By late September of 1918, it had become clear to German military commanders that they had lost World War I. Germany had suffered nearly two million soldiers killed – the final figure would top 2,037,000 – and millions more wounded. The country was financially ruined, with defeat staring at its soldiers on the battlefront, and starvation stalking its civilian population at home. Accordingly, the Germans approached American president Woodrow Wilson in early October to negotiate terms, which eventually led to the Armistice of November 11th, 1918.
However, you know how there is always that one guy at the office who does not get that memo about important developments? American front line soldiers seem to have not gotten the memo in the closing hours of WWI that the conflict was about to end. As a result, thousands of Americans ended up killed and wounded during the last few hours of the war, launching needless assaults against German trenches and heavily fortified positions. Trenches and positions that the Germans, who by then had already thrown in the towel, would have abandoned within a few hours.
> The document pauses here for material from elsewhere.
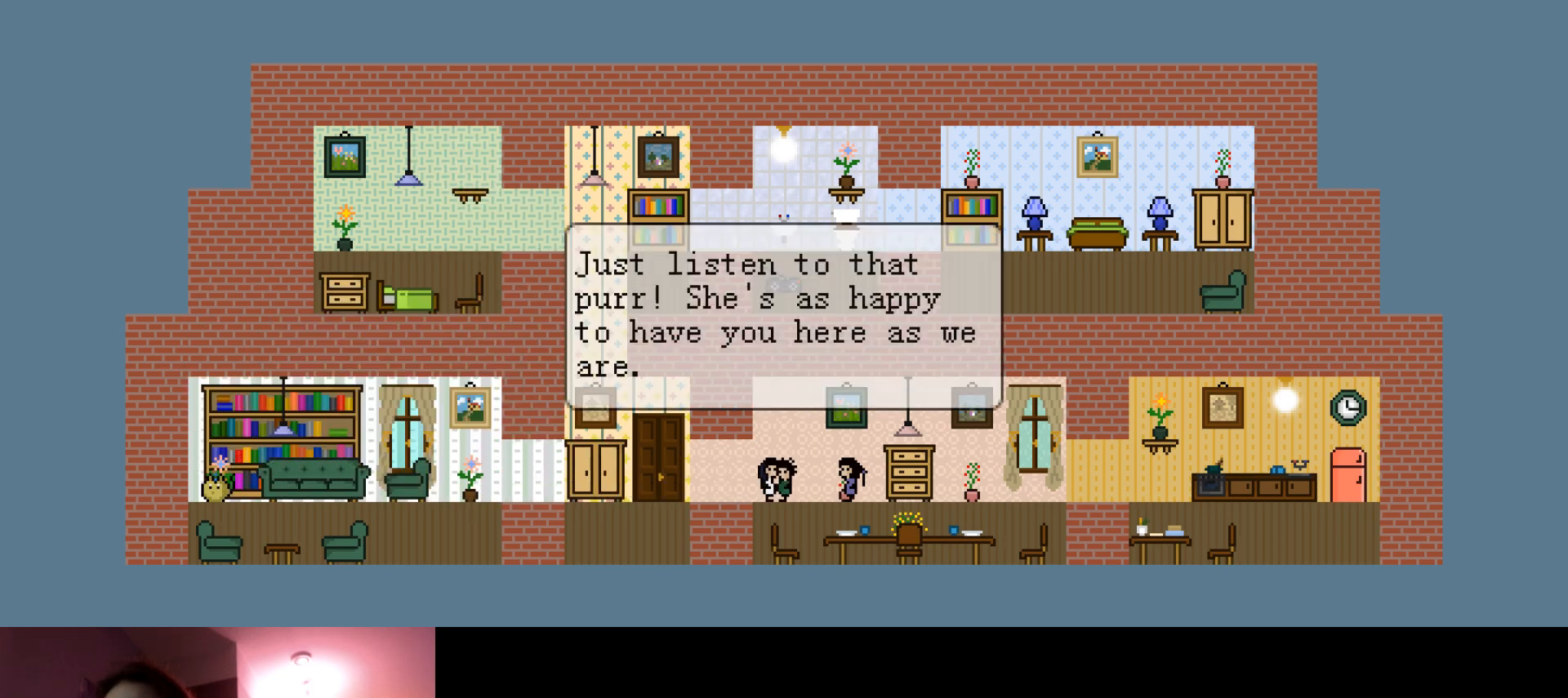
{"keys": [], "events": []}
By War’s End, the Americans Were the Only Forces Still Eager For Combat
Germany’s decision to call it a day was a good thing for all involved, because by then Britain and France, who had been engaged with the Kaiser’s troops in a four year uninterrupted death grapple on the Western Front, were themselves nearing the end of their tether. British and Dominion troops had suffered about a million deaths and millions more injured, while Britain herself was on the verge of financial ruin, having mortgaged itself to the hilt to pay for the war. France was even worse off, having suffered more casualties from a smaller population base, and a dispirited French Army had engaged in widespread mutinies a year earlier, after one too many harebrained assaults produced nothing but staggering casualties.
Indeed, had it not been for the arrival of fresh American troops, it could well have been the Entente Powers chucking it in and throwing the towel in 1918. Luckily for the Entente, and unfortunately for the Germans, America’s entry into the conflict decisively tilted the balance of power in favor of the former and against the latter. In line with just how exhausting and close run a thing the war had been, those engaged in it since the beginning in 1914 were ready to wait for the clock to run once it became clear that the Germans were about to give up. Except for the Americans, that is.
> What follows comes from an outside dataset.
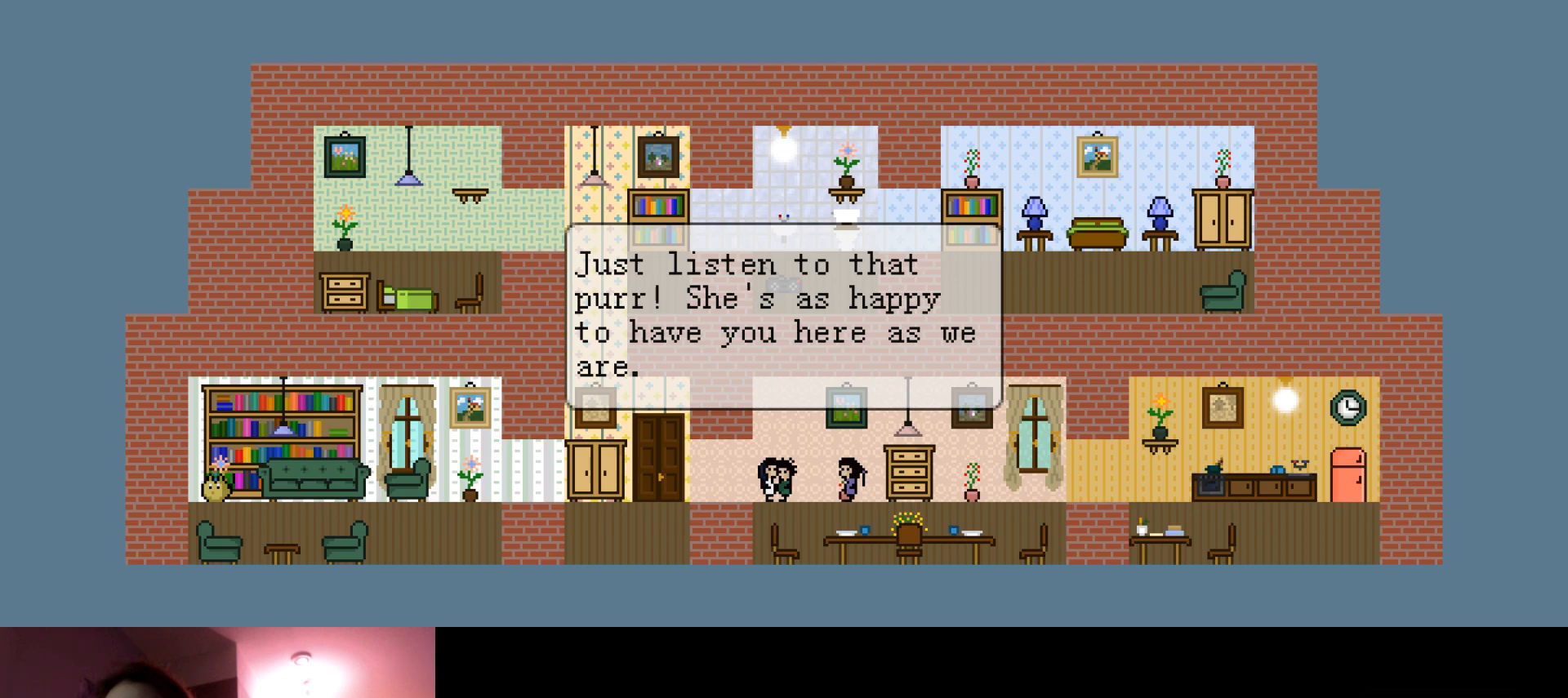
{"keys": [], "events": []}
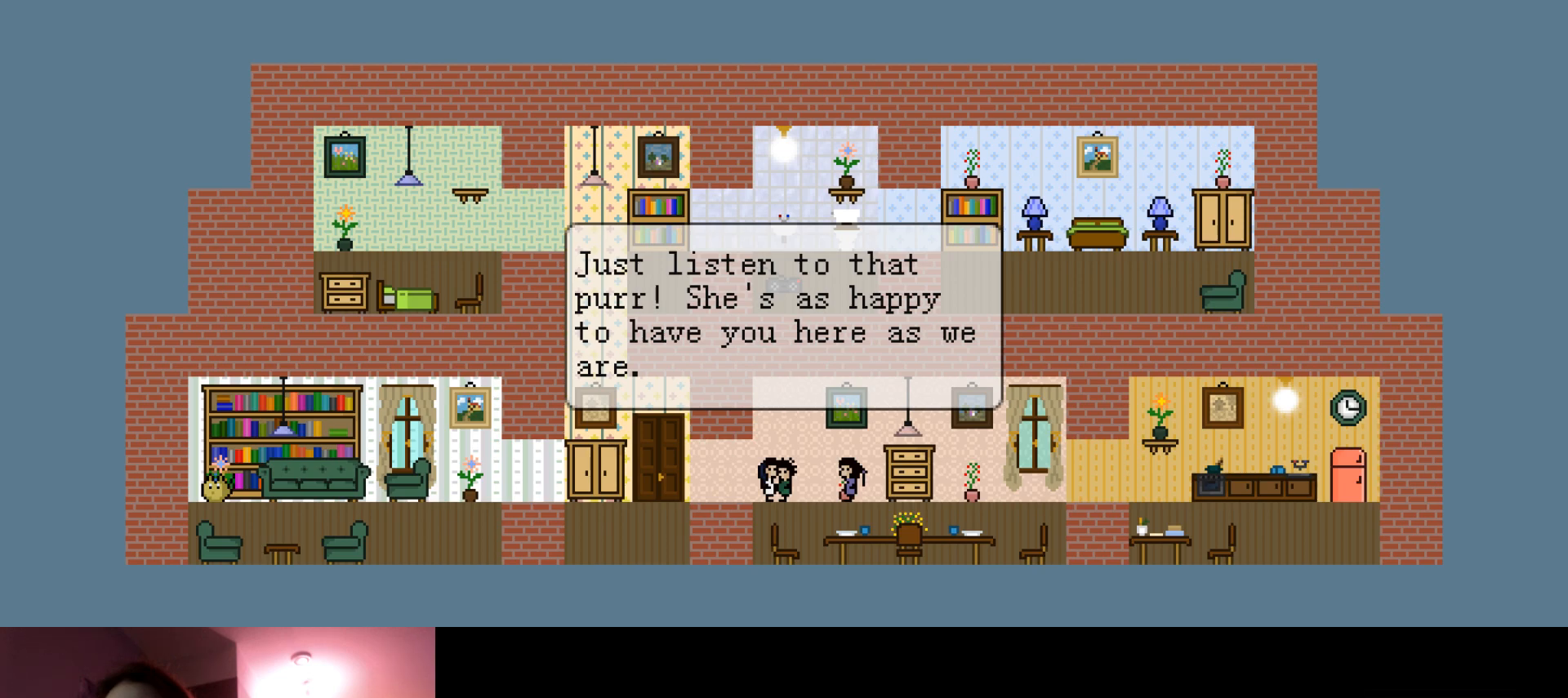
{"keys": [], "events": []}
America had declared war against Germany on April 6th, 1917, but it took over a year before American forces arrived in France in significant numbers. Between the need to create a mass army from scratch – the US Army had numbered only 100,000 men as late as 1916 – then organize, train, equip, and ship it overseas, it was not until the spring of 1918 that American forces began landing in France in large numbers. The American buildup steadily gathered pace, and by the summer of 1918, US forces were landing in France at a rate of 10,000 soldiers a day, at a time when the Germans were unable to replace their losses.
The British and French welcomed the new arrivals, who got there just in time to help beat back the Germans’ Spring Offensive of March to July, 1918 – a last gasp effort by the Kaiser’s men to win the war before America made her weight felt and made the war unwinnable for Germany. The newly arrived troops, brimming with typical American optimism, were fresh and full of fight, eager to come to grips with the Germans and show them what’s what.
Inexperienced American commanders were even more eager than their men, whom they repeatedly launched against the Germans in full frontal attacks, utilizing flawed tactics that had been abandoned by the French and British years earlier. The results were often high American casualties, not commensurate with the gains achieved. However, the American soldiers’ elan often made up for what their commanders lacked in tactical savvy. It was against that backdrop of American eagerness to take the fight to the enemy, coupled with a barely concealed element of “we just got here” line of thinking, that the final Armistice was negotiated.